So my phone rings this morning, and an unfamiliar voice says, “Hello, Grandpa.” It’s a male voice, which makes me suspicious because my grandchildren are girls.
I do have a great-grandson, and I wouldn’t recognize his voice on the phone, and it’s just possible that this might be him. He goes on to tell me he’s out in Las Vegas for a wedding, and he had a bit too much to drink and got in a car accident and some woman and her little child were badly injured and the breathalyzer said he was over the limit, and the judge says he’s gonna have to go to jail… oh, and would I please send bail money?

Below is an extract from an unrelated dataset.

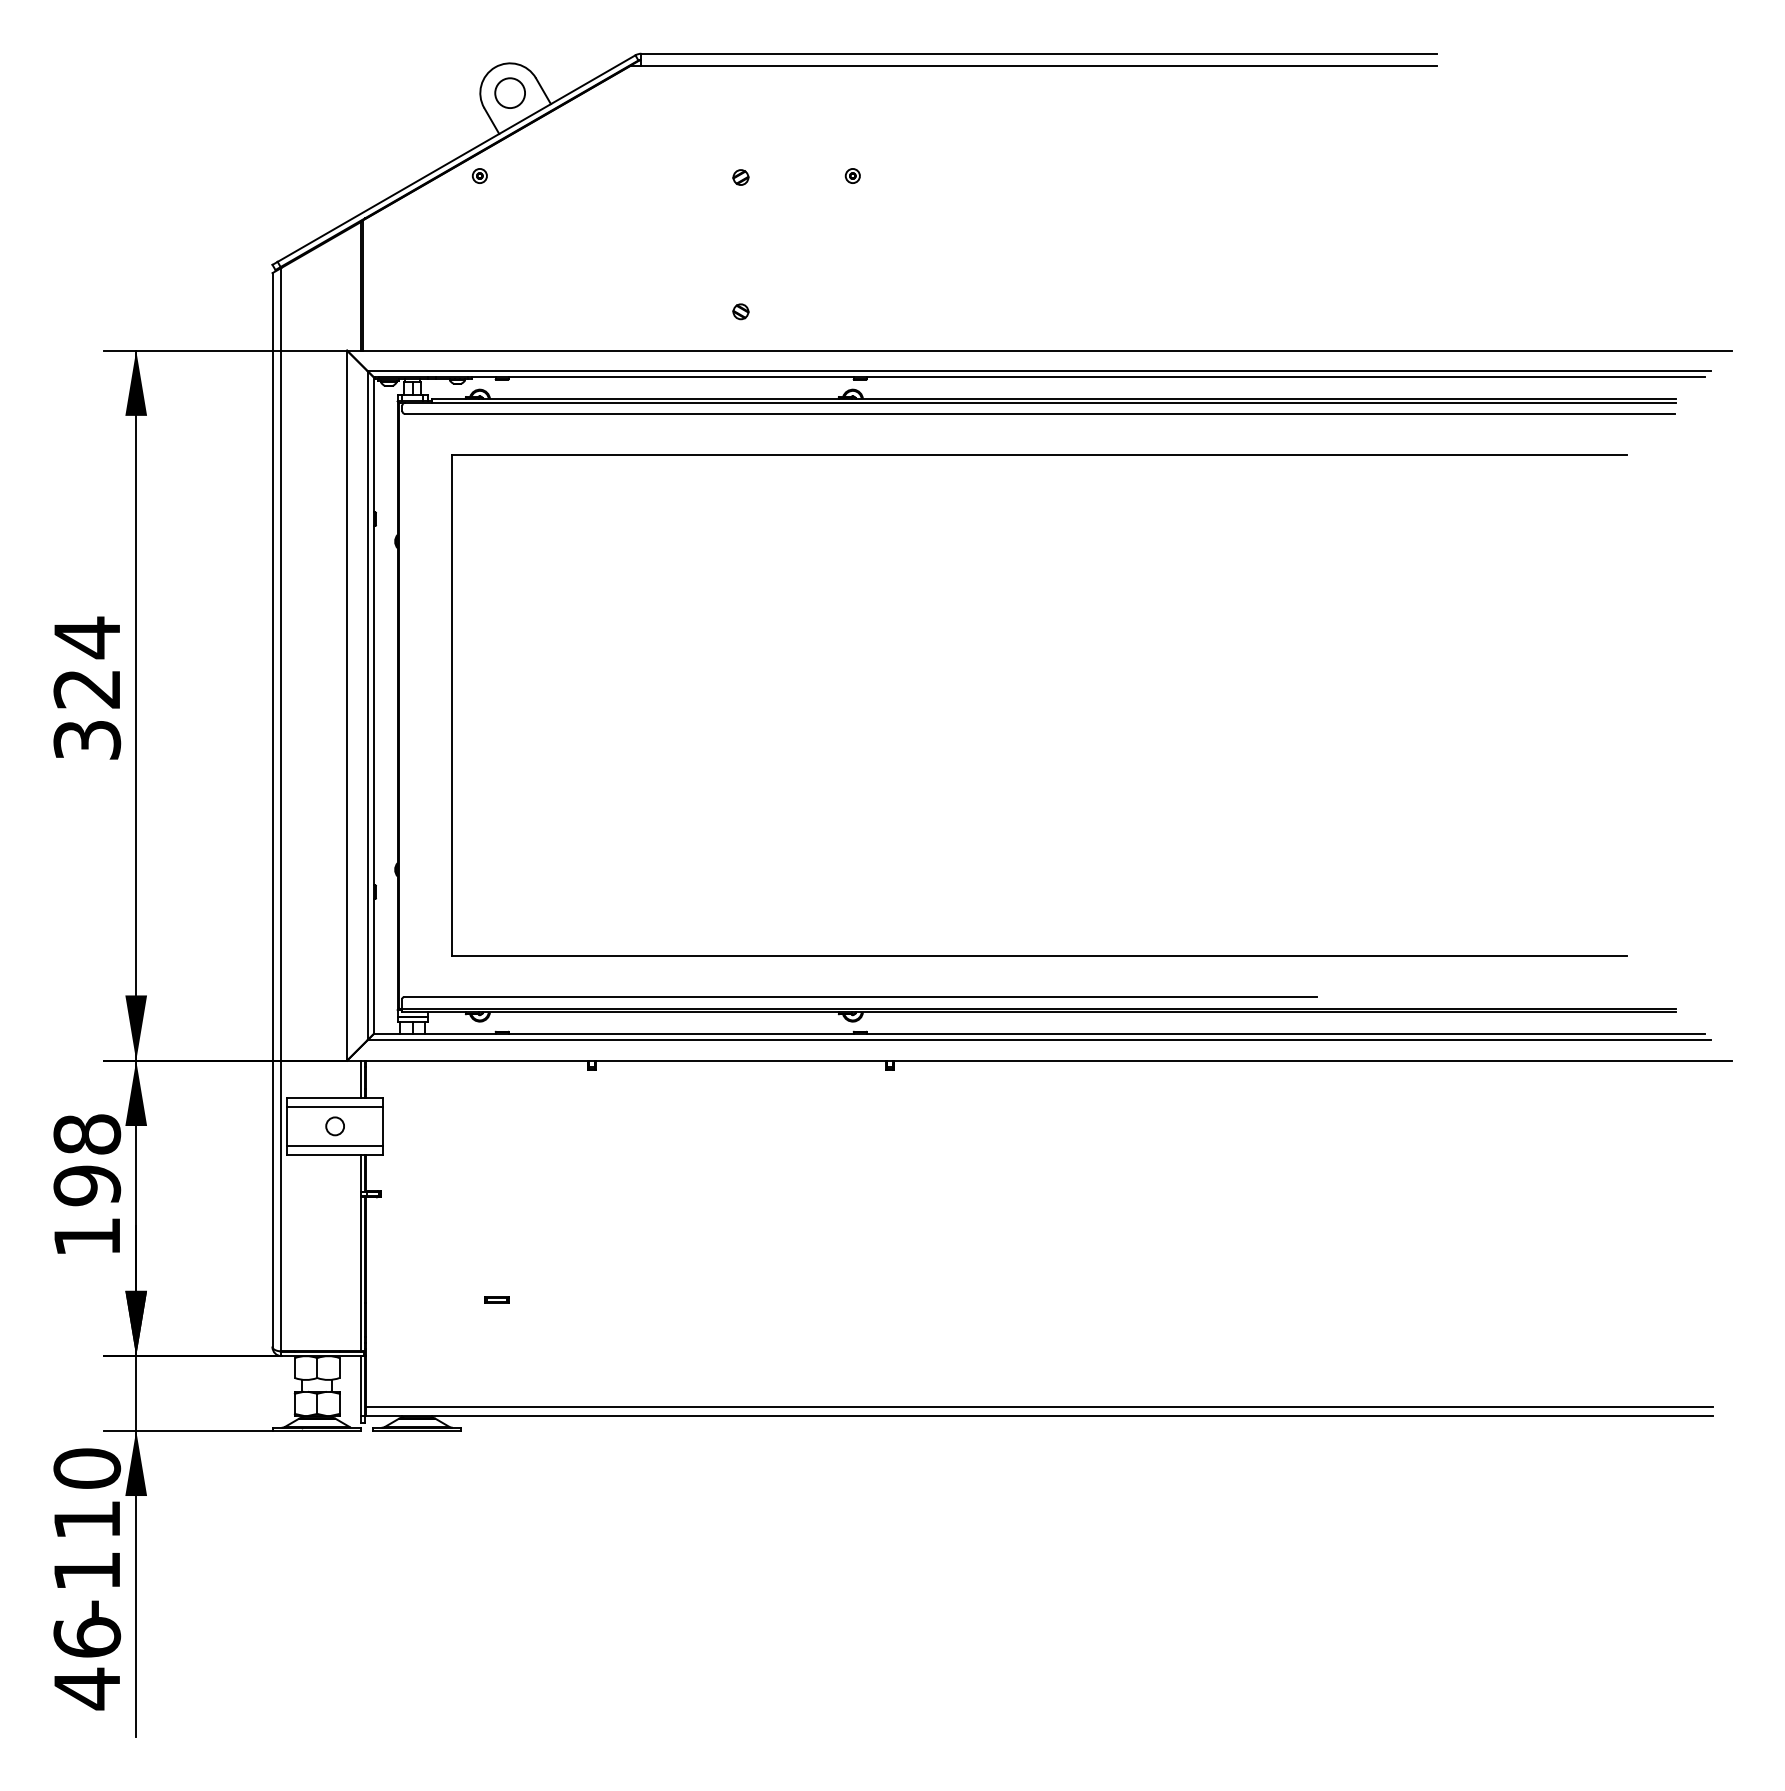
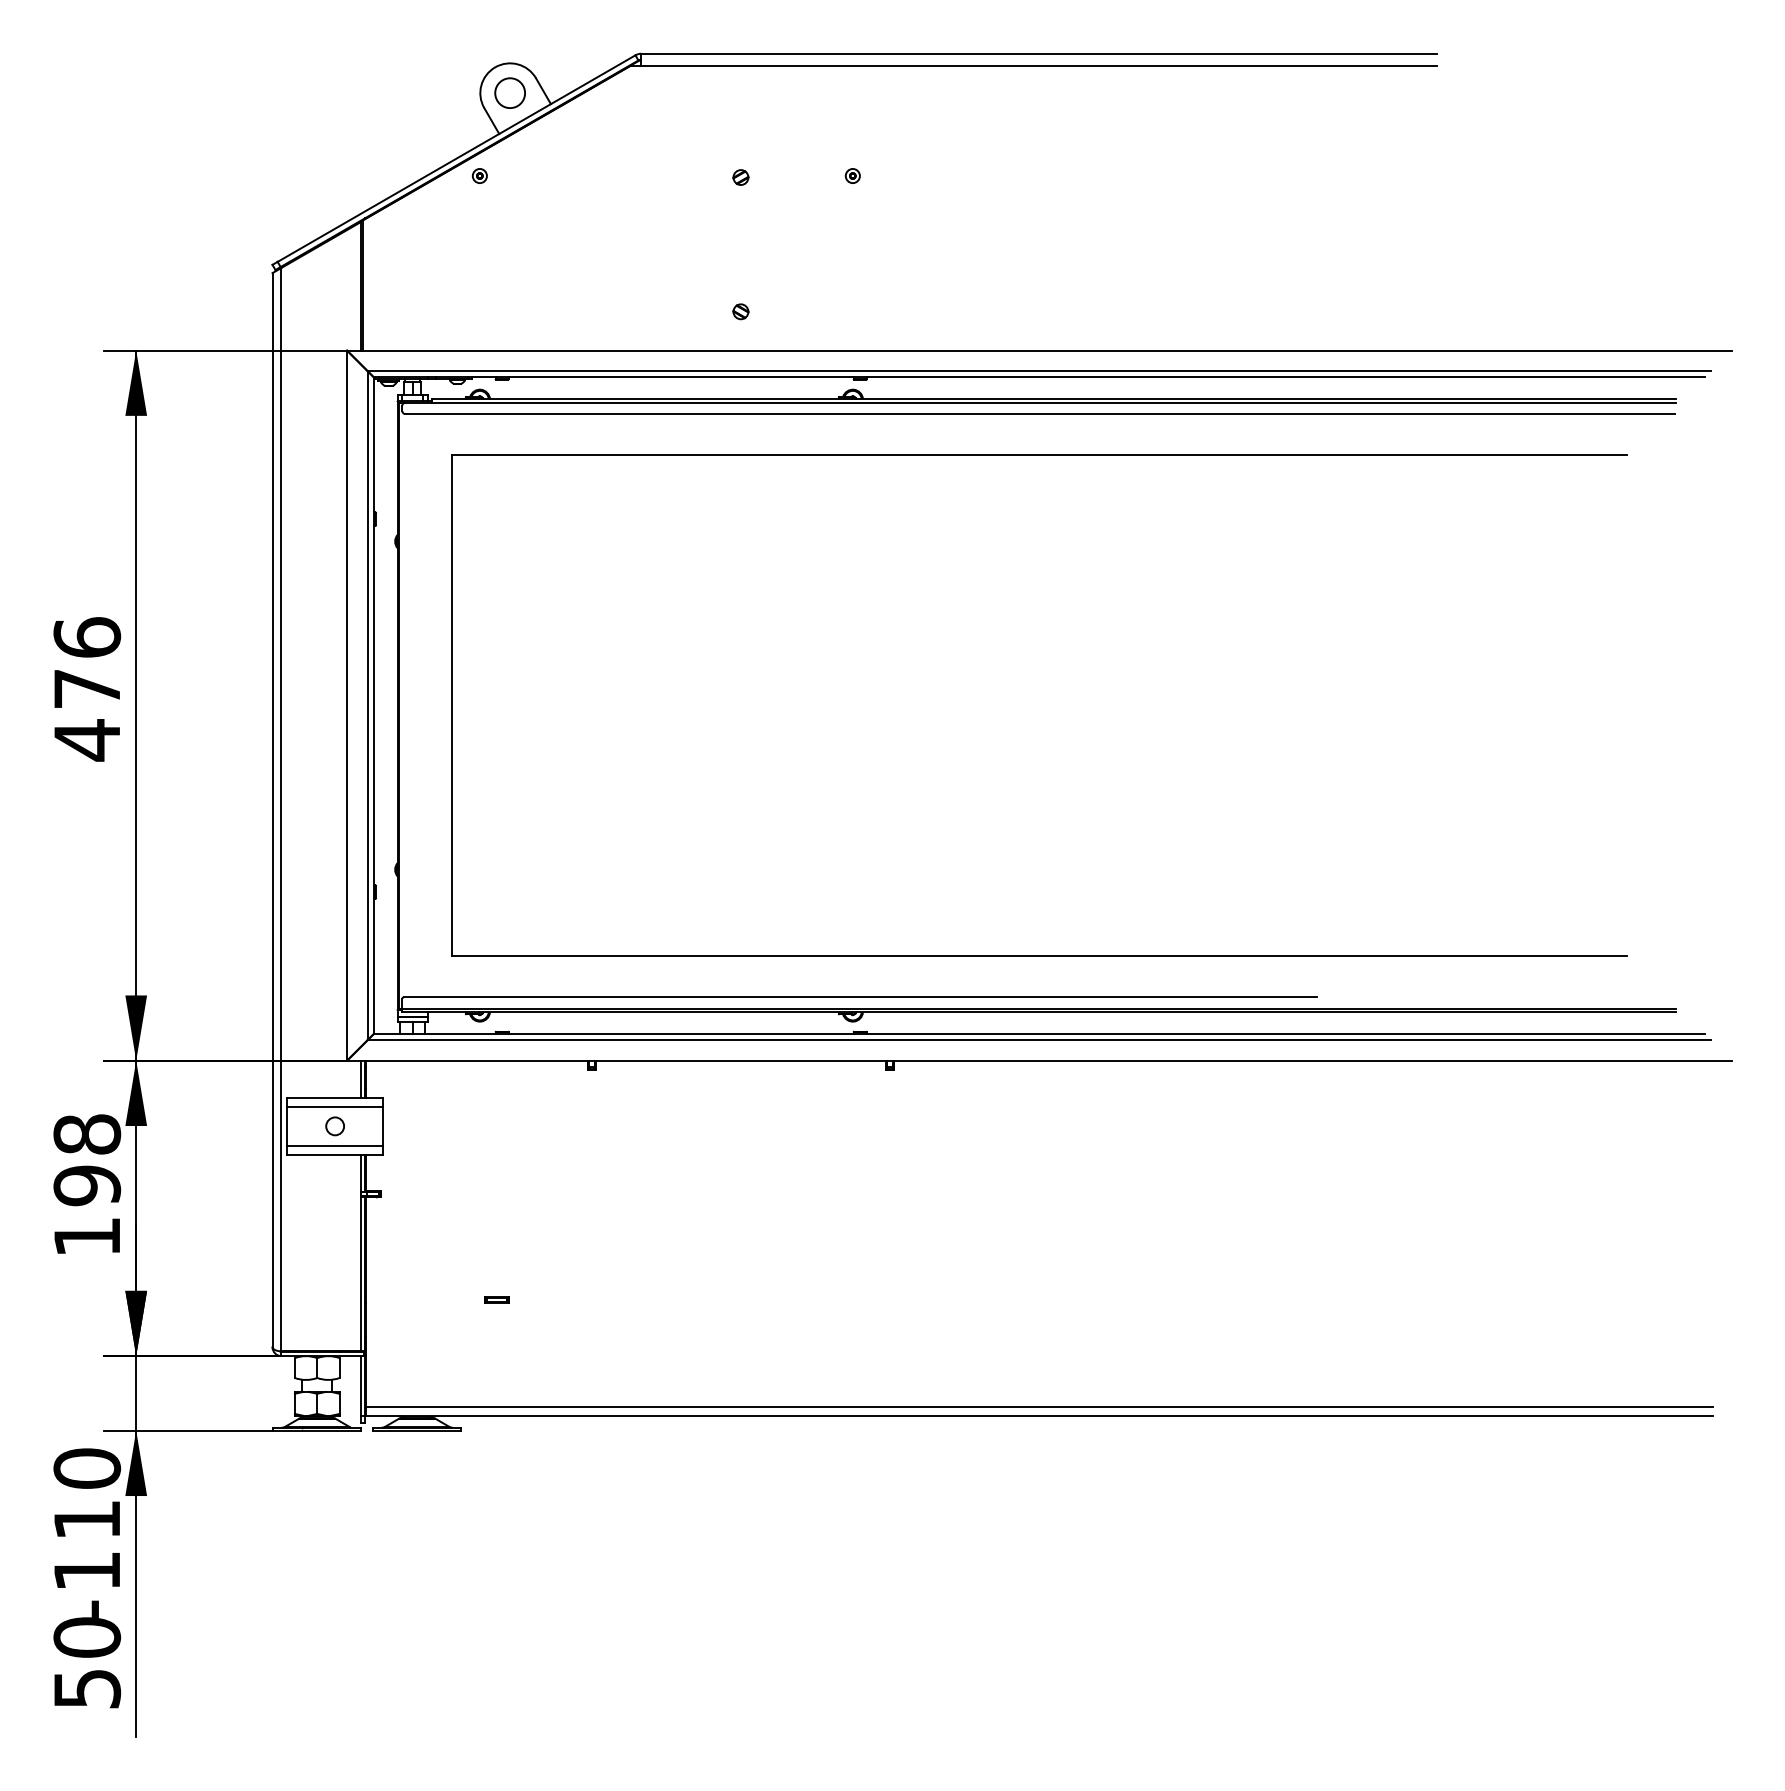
text at (87, 688): 324 -> 476
text at (87, 1663): 46 -> 50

No sooner had the words, “Sorry, but I don’t have the money to bail you out,” left my lips than the caller hung up. Of course, if I did have a grandson, he would have known that asking me for bail money would be like asking me for money for a sex-change operation. Ain’t gonna happen, sonny.
And so a word of caution: this is a very common scam, folks. Please don’t fall for it. If you get a phone call from a grandson or granddaughter claiming to be in serious trouble, please send money–don’t. Or at least check it out before you do anything. Ask to speak to the police, for instance. Find out if he really is in a police station. Don’t be a sucker.
A few weeks ago I got an email from someone I know, a minister, saying he’s stuck in the Philippines because he got mugged and they took all his money, and would all his friends please wire him some dough so he can come home… It was fake. The real minister found out about it because someone told him about the email.
If you really must send money to someone you don’t know–hey, send it to me.